Dieses Thema im Programm: MDR SACHSEN-ANHALT – Das Radio wie wir | 24. April 2022 | 19:00 Uhr

3 Kommentare

Lustiger Fips vor 31 Wochen

Der mittlerweile sensibilisierte Wähler merkt, dass die handelnden Protagonisten nichts taugen und tauscht sie aus. Das ist das Merkmal einer gesunden, lebendigen und wehrhaften Demokratie.

Uborner vor 31 Wochen

Auch eine lokale Wahl richtet den Blick immer auch auf den Bund. Und da sieht die CDU wirklich nicht gut aus. Erst 16 Jahre nichts dann Laschets Klammern und jetzt schon wieder Wahlkampf mit nur einem Ziel - die Macht zurückerobern, den Scholz diskreditieren und gegen alles sein ohne selbst nachvollziehbare Ideen zu formulieren. So einen Haufen brauchen wir eigentlich gar nicht mehr, am besten mal ein paar Jahre raus aus Berlin und zu Hause aufräumen, dann aber richtig.

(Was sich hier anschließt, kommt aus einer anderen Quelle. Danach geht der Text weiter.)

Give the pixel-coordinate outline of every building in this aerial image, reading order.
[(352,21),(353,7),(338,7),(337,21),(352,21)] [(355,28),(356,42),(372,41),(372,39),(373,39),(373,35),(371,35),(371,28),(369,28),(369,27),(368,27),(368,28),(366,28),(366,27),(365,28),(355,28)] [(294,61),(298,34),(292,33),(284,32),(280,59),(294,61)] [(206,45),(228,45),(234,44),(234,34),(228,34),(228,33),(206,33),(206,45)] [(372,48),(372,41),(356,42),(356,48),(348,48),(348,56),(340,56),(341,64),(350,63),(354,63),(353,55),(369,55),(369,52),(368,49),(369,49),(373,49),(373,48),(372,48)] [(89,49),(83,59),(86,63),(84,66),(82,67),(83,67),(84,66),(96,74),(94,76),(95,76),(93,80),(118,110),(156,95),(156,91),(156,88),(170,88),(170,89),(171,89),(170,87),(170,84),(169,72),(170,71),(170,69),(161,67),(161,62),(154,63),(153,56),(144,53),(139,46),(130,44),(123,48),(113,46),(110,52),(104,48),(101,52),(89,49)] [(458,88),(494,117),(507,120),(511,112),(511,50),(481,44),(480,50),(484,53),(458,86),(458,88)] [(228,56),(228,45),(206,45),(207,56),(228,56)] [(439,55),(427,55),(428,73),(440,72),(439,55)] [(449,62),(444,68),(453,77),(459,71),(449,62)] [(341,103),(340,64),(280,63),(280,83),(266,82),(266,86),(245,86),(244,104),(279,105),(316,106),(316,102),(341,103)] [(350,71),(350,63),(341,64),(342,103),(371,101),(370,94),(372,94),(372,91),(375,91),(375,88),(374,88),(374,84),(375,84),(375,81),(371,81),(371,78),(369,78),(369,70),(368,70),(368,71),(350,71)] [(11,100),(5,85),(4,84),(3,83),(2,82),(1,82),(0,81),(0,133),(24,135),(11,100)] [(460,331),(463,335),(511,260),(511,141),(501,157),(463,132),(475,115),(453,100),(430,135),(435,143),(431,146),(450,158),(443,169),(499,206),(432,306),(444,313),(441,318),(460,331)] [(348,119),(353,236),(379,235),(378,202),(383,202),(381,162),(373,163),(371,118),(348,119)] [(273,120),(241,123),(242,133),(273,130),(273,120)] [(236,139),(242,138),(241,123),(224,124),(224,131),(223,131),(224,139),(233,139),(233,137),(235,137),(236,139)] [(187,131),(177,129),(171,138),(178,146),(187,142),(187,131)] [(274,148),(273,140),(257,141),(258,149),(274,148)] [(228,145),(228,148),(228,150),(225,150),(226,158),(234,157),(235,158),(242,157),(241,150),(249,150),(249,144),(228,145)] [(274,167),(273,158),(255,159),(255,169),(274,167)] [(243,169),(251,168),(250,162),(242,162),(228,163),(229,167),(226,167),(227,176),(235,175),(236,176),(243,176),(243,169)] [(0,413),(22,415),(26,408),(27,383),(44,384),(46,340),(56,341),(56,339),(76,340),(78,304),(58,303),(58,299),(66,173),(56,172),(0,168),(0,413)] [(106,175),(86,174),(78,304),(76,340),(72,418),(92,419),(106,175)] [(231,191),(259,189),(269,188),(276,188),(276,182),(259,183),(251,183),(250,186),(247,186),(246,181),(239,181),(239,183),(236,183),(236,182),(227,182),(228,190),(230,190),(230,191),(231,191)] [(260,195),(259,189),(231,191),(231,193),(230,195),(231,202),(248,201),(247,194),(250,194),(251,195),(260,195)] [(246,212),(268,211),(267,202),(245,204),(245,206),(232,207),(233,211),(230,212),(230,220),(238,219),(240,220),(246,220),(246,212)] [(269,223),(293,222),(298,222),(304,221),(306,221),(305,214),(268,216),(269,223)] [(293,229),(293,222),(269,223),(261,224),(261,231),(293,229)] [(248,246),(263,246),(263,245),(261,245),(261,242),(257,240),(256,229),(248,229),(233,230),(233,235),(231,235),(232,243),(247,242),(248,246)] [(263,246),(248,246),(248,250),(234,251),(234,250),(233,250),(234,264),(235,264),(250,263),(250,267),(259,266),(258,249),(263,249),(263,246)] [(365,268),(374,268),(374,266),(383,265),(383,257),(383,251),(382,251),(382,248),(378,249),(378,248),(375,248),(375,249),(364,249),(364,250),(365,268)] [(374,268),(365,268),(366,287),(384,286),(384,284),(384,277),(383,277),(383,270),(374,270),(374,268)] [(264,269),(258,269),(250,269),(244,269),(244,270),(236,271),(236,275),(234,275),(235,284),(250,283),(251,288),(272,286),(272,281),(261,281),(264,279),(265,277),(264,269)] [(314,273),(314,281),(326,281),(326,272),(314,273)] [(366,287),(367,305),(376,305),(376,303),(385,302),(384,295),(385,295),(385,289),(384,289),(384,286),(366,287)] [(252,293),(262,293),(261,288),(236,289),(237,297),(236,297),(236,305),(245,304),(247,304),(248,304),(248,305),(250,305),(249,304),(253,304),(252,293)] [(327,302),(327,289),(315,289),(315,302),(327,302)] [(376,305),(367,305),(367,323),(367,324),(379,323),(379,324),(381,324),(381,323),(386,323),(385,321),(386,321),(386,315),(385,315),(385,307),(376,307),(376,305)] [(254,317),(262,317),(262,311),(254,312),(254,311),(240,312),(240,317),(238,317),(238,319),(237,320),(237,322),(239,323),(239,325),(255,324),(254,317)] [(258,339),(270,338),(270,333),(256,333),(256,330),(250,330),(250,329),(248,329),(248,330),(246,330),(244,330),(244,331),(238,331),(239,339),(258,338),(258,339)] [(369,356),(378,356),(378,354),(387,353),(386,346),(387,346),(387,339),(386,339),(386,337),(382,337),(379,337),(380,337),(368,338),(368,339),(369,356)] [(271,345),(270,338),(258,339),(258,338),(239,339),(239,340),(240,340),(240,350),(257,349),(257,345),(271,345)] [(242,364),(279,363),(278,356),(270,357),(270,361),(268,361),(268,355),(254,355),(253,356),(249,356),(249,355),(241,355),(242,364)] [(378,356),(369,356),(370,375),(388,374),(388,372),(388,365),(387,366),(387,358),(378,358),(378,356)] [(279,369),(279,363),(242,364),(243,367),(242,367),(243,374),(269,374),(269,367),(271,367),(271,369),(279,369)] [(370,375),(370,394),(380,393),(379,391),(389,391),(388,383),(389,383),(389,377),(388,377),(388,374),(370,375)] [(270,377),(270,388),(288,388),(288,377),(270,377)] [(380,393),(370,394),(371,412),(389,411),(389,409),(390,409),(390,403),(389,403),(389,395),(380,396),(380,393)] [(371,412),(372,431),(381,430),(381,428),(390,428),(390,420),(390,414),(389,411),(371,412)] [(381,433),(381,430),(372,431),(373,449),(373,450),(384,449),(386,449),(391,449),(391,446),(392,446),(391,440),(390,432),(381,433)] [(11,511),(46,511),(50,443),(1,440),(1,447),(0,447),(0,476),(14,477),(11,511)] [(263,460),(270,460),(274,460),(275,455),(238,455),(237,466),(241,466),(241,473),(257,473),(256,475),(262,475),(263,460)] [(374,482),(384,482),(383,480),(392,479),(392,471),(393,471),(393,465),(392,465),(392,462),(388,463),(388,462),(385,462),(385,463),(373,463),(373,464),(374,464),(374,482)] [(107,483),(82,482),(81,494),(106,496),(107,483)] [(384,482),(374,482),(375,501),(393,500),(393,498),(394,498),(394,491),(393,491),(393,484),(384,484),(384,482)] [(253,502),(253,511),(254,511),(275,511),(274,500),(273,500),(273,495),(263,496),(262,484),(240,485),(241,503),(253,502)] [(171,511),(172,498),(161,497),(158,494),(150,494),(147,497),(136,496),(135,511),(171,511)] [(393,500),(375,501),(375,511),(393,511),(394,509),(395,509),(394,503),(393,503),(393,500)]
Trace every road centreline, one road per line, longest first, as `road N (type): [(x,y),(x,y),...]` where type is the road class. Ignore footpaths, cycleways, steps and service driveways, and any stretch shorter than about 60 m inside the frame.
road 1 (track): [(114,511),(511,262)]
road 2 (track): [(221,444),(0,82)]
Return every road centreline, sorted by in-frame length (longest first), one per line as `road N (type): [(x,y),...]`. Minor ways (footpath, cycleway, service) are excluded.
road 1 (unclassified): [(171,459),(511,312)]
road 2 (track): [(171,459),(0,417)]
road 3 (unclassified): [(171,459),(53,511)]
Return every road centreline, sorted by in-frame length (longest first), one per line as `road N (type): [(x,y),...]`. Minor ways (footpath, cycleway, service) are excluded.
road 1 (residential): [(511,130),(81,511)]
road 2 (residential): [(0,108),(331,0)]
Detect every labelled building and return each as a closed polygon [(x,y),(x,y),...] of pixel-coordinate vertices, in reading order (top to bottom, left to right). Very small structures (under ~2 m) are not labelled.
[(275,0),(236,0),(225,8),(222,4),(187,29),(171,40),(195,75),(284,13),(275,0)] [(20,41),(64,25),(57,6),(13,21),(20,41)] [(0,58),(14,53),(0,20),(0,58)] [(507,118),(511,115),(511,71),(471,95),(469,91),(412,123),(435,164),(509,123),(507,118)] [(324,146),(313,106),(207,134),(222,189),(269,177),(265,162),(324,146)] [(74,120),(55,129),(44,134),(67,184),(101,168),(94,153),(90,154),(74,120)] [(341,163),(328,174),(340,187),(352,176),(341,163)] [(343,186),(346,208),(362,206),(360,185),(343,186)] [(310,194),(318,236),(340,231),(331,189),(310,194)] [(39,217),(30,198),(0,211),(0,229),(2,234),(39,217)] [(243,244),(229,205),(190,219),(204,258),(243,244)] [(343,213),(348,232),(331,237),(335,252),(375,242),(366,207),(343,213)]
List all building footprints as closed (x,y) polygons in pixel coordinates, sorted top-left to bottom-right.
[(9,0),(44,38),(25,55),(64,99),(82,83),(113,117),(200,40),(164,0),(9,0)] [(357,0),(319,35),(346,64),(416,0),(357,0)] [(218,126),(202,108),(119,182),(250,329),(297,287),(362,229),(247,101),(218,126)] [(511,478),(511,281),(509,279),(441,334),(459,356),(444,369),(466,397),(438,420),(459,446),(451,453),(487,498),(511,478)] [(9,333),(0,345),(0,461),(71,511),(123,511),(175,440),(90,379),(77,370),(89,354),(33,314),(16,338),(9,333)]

W.Merseburger vor 31 Wochen

Das ist doch eigentlich ein Wesen unserer Demokratie, wenn eine Partei zu viel bequemen Speck angesetzt hat oder doch sehr verfilzt ist, dass es einen Wechsel der politischen Konstellation gibt. Ein geflügeltes Wort bzw. ein Satz lautet: Es ist kein Schaden so groß, dass nicht auch noch ein Nutzen (auch für die CDU) entsteht.